Collected data:
....................
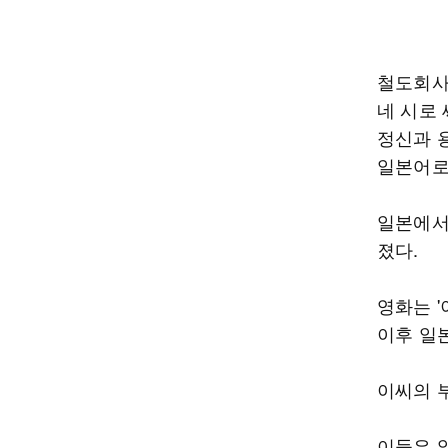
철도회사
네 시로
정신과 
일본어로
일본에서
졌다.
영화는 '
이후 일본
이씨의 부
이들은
....................
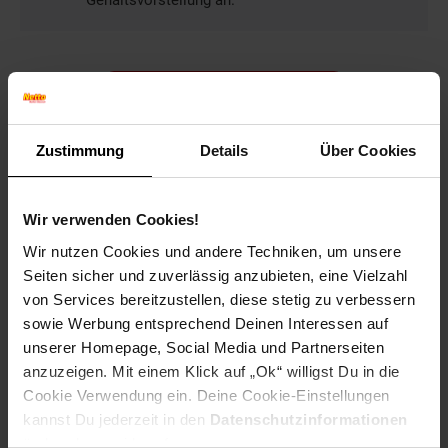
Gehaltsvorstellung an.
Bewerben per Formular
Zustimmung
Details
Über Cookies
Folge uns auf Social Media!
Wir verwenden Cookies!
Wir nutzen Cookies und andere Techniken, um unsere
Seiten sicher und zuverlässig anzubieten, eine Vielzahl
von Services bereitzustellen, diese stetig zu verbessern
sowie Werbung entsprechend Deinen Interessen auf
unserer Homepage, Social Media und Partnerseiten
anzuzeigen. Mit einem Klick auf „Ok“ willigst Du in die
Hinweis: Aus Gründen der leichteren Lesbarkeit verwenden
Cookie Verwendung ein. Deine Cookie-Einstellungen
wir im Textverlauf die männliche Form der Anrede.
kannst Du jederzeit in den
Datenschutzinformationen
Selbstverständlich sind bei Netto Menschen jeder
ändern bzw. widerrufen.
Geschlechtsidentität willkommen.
....................
## [What you should do]
Show all of the lines above in which "Media" is present.

## [Output for this exercise]
Folge uns auf Social Media!
unserer Homepage, Social Media und Partnerseiten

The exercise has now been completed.